Específicamente, aquí se hipotetizó que el flujo turbulento era el régimen de flujo bajo el
cual las biopelículas podrían crecer más en el agua potable. En general, este estudio
permitirá la comparación de la formación inicial de biofilm, el desarrollo de biofilms y sus
estructuras entre tres regímenes de flujo muy distintos: el turbulento, el de transición y el
laminar. El conocimiento de que la turbulencia podría promover la formación de
biopelículas en el agua potable será útil para las compañías de agua, que podrían buscar
formas de controlar las condiciones de alto cizallamiento y mezcla en partes específicas de
los sistemas de distribución de agua potable (DWDS).

MATERIALES Y MÉTODOS

Condiciones del reactor

Las biopelículas se cultivaron en un reactor anular giratorio con camisa (modelo 1320 LJ,
BioSurface Technologies, EE. UU.). La principal ventaja de este reactor es que las
condiciones de esfuerzo cortante pueden controlarse fácilmente mediante su dispositivo
motor, y el caudal puede controlarse independientemente del esfuerzo cortante.
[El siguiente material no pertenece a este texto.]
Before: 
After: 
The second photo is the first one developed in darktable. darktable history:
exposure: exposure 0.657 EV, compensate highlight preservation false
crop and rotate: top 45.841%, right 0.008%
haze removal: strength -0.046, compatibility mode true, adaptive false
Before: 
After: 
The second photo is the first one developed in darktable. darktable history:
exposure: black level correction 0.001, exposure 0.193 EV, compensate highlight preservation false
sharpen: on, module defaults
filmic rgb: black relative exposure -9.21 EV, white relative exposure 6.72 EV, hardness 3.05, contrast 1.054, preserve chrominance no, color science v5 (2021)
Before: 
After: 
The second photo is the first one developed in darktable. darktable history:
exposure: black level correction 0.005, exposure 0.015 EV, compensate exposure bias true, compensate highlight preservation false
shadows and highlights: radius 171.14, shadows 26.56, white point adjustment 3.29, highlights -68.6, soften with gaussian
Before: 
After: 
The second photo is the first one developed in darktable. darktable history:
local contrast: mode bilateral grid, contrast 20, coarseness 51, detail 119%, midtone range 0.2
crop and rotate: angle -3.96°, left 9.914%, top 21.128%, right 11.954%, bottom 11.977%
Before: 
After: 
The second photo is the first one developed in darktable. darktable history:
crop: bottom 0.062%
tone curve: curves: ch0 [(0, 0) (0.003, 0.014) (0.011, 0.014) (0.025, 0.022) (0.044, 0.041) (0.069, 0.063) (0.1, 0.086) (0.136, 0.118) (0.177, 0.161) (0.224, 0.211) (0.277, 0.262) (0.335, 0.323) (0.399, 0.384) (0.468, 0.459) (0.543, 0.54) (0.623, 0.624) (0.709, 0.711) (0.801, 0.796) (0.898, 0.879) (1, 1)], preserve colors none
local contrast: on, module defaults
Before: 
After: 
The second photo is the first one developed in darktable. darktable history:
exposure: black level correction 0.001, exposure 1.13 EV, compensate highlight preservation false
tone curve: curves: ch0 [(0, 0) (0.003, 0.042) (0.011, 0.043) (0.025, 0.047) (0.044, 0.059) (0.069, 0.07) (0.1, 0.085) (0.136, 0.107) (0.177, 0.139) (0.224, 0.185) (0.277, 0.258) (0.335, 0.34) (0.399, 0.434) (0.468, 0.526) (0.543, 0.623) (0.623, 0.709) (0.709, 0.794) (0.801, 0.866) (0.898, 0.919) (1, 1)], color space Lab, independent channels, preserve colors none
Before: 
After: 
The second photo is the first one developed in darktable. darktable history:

Se ha
sugerido que los reactores no pueden simular con precisión las condiciones de flujo de los
sistemas de distribución de agua potable debido a su geometría [30, 31]. Sin embargo, las
relaciones genéricas entre los biofilms y los regímenes de flujo fueron el foco de este
estudio y esos regímenes de flujo se crearon con confianza en este reactor.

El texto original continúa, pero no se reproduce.